─── Data in this exercise

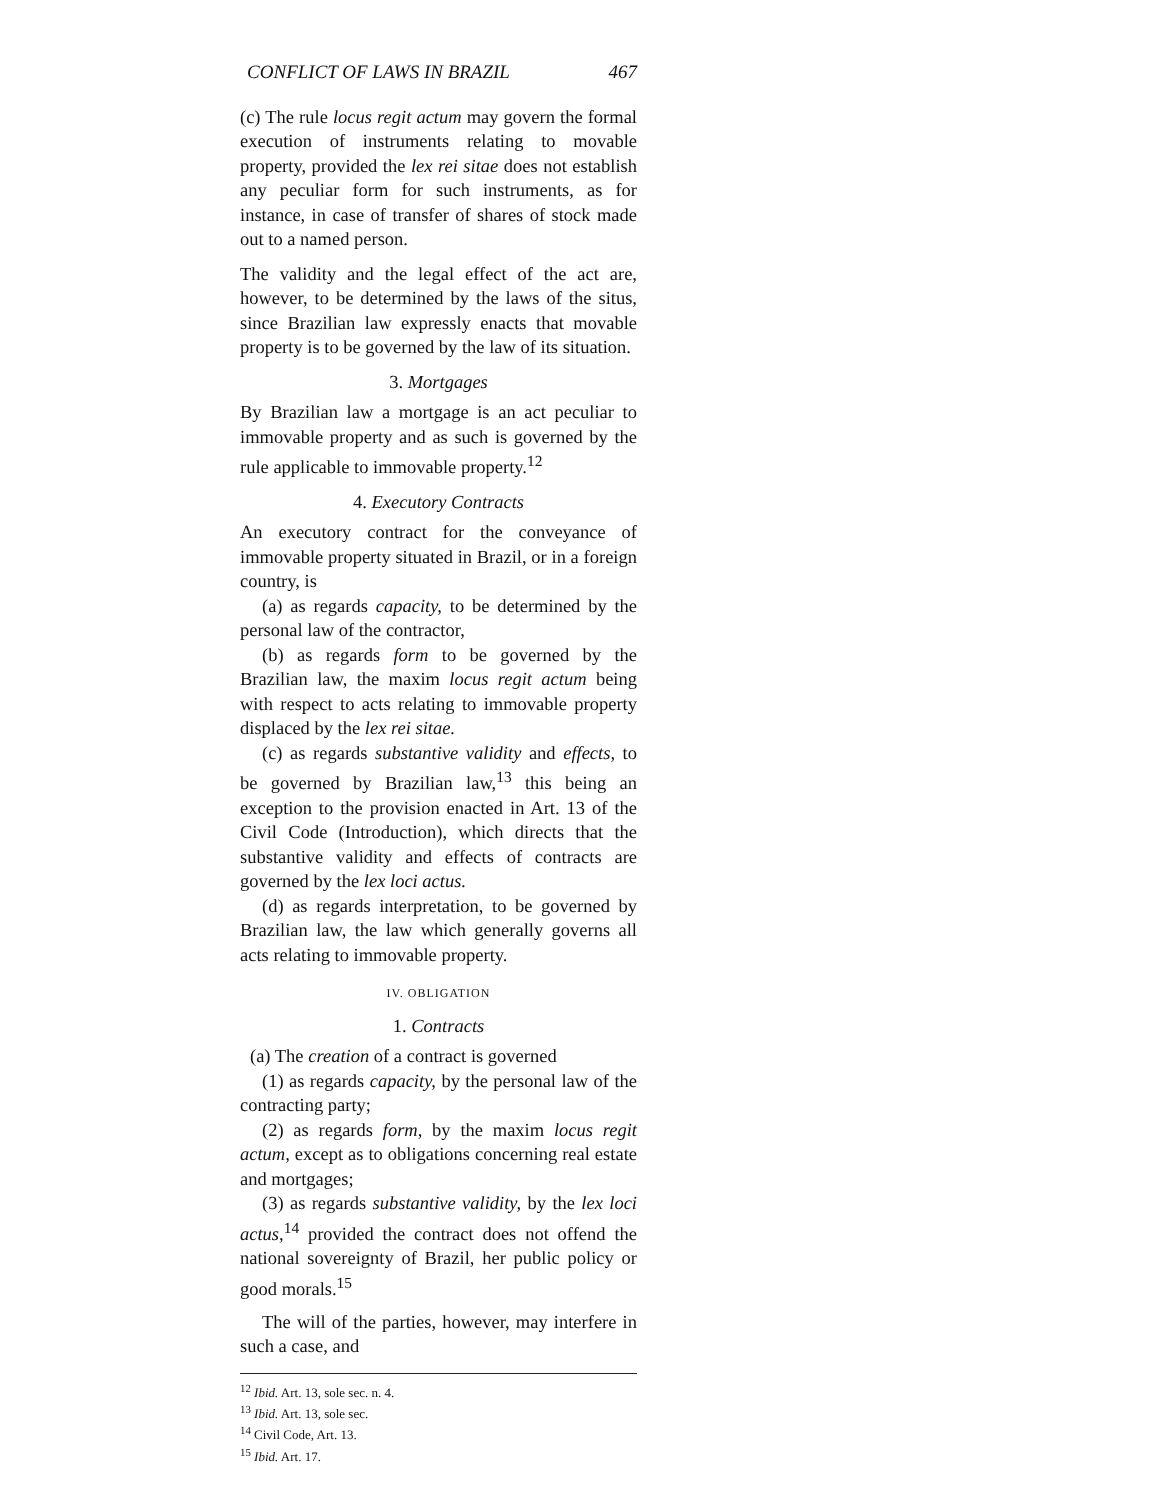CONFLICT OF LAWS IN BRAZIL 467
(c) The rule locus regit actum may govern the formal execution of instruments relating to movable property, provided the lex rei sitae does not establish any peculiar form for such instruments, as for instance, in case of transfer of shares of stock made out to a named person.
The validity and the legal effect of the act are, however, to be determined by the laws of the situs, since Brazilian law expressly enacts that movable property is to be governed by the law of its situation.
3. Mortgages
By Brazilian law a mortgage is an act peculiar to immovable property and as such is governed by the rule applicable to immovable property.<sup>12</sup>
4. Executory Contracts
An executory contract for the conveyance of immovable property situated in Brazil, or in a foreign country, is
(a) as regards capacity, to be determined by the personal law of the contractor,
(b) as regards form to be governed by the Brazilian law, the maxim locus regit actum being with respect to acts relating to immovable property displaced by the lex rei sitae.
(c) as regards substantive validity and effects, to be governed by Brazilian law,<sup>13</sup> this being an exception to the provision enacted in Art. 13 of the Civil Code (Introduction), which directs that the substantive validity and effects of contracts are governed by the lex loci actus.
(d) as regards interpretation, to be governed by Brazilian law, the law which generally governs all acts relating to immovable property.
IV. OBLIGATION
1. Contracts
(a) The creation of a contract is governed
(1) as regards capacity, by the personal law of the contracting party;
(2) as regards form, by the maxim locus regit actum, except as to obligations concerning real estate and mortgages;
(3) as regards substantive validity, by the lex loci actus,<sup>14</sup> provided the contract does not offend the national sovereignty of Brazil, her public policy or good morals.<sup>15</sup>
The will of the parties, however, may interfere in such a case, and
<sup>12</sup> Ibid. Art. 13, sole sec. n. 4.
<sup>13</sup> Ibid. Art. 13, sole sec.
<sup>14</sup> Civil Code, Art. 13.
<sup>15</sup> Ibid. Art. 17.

──────

=== Assignment ===
Repeat the listing above from its first line through the line that contains "(c) The rule", both included, and nothing more. Drop the pictures.

=== Answer to this exercise ===
CONFLICT OF LAWS IN BRAZIL 467
(c) The rule locus regit actum may govern the formal execution of instruments relating to movable property, provided the lex rei sitae does not establish any peculiar form for such instruments, as for instance, in case of transfer of shares of stock made out to a named person.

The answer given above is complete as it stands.